Just your regular densely-connected NN layer.

Dense implements the operation: output = activation(dot(input, kernel) + bias) where activation is the element-wise activation function passed as the activation argument, kernel is a weights matrix created by the layer, and bias is a bias vector created by the layer (only applicable if use_bias is True). These are all attributes of Dense.

Note: If the input to the layer has a rank greater than 2, then Dense computes the dot product between the inputs and the kernel along the last axis of the inputs and axis 0 of the kernel (using tf.tensordot). For example, if input has dimensions (batch_size, d0, d1), then we create a kernel with shape (d1, units), and the kernel operates along axis 2 of the input, on every sub-tensor of shape (1, 1, d1) (there are batch_size * d0 such sub-tensors). The output in this case will have shape (batch_size, d0, units).

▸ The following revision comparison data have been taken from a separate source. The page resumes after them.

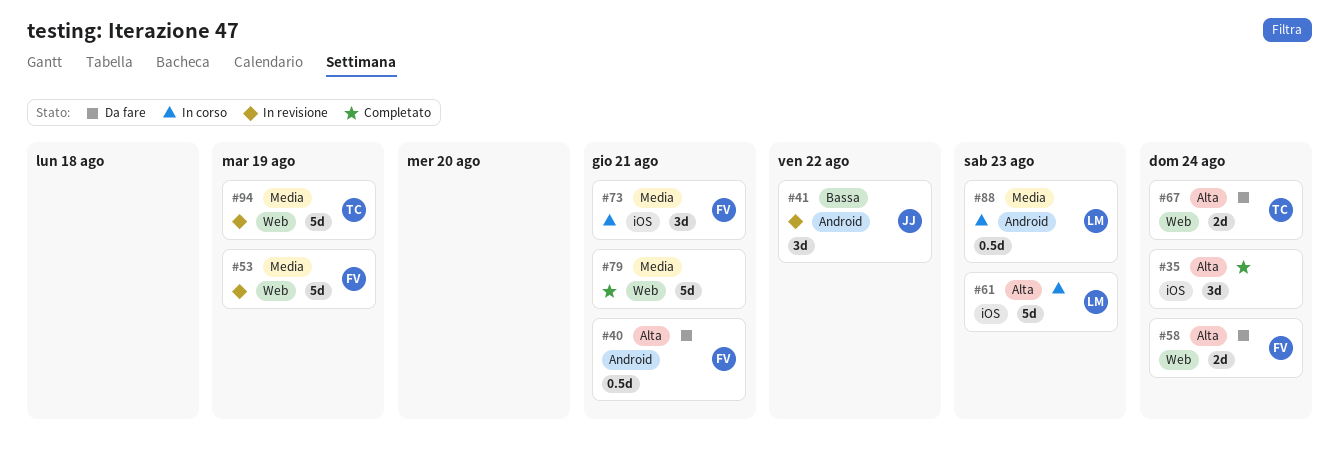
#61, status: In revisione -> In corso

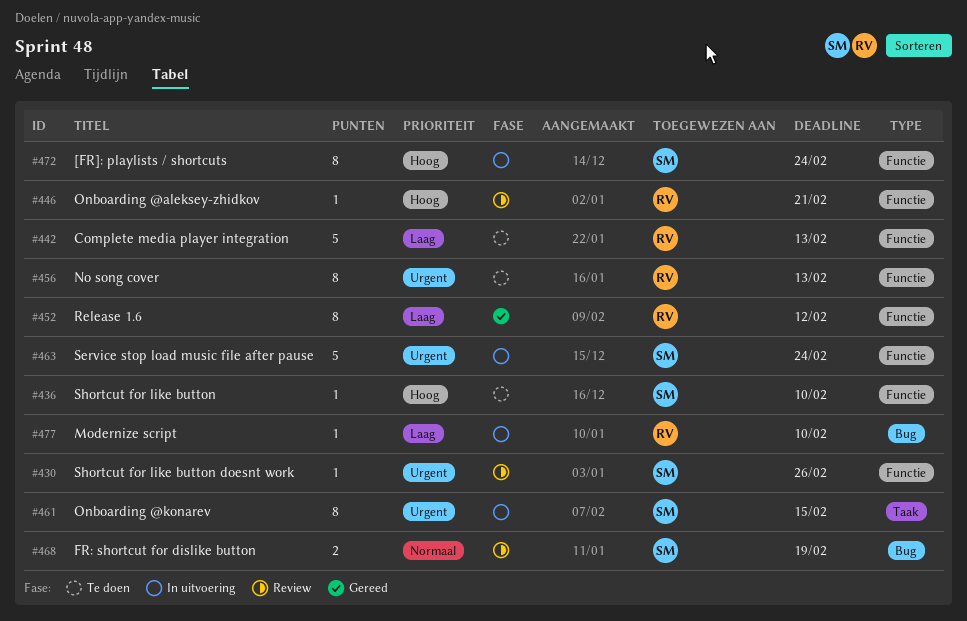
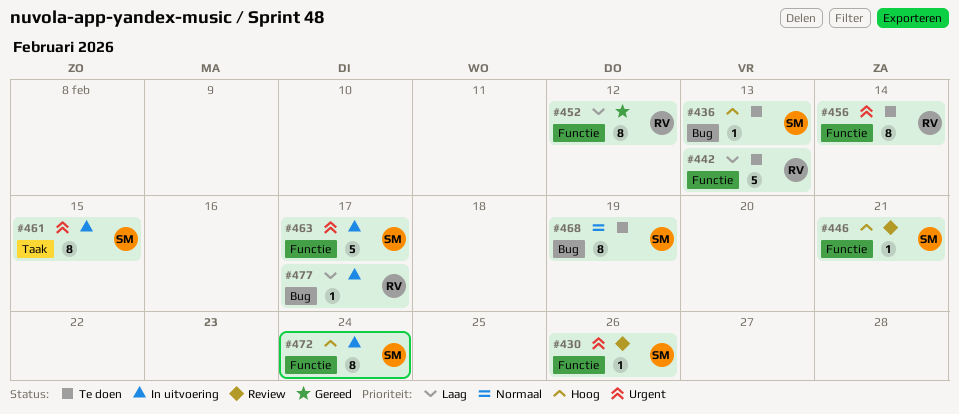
#436, label: Functie -> Bug
#436, due: Feb 10 -> Feb 13
#446, owner: RV -> SM
#456, due: Feb 13 -> Feb 14
#463, due: Feb 24 -> Feb 17
#468, status: Review -> Te doen
#468, estimate: 2 -> 8
#477, due: Feb 10 -> Feb 17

Besides, layer attributes cannot be modified after the layer has been called once (except the trainable attribute). When a popular kwarg input_shape is passed, then keras will create an input layer to insert before the current layer. This can be treated equivalent to explicitly defining an InputLayer.

Example

>>> # Create a `Sequential` model and add a Dense layer as the first layer.
>>> model = tf.keras.models.Sequential()
>>> model.add(tf.keras.Input(shape=(16,)))
>>> model.add(tf.keras.layers.Dense(32, activation='relu'))
>>> # Now the model will take as input arrays of shape (None, 16)
>>> # and output arrays of shape (None, 32).
>>> # Note that after the first layer, you don't need to specify
>>> # the size of the input anymore:
>>> model.add(tf.keras.layers.Dense(32))
>>> model.output_shape
(None, 32)

Arguments

  • units: Positive integer, dimensionality of the output space.
  • activation: Activation function to use. If you don't specify anything, no activation is applied (ie. "linear" activation: a(x) = x).
  • use_bias: Boolean, whether the layer uses a bias vector.
  • kernel_initializer: Initializer for the kernel weights matrix.
  • bias_initializer: Initializer for the bias vector.
  • kernel_regularizer: Regularizer function applied to the kernel weights matrix.
  • bias_regularizer: Regularizer function applied to the bias vector.
  • activity_regularizer: Regularizer function applied to the output of the layer (its "activation").
  • kernel_constraint: Constraint function applied to the kernel weights matrix.
  • bias_constraint: Constraint function applied to the bias vector.

Input shape

N-D tensor with shape: (batch_size, ..., input_dim). The most common situation would be a 2D input with shape (batch_size, input_dim).

Output shape

N-D tensor with shape: (batch_size, ..., units). For instance, for a 2D input with shape (batch_size, input_dim), the output would have shape (batch_size, units).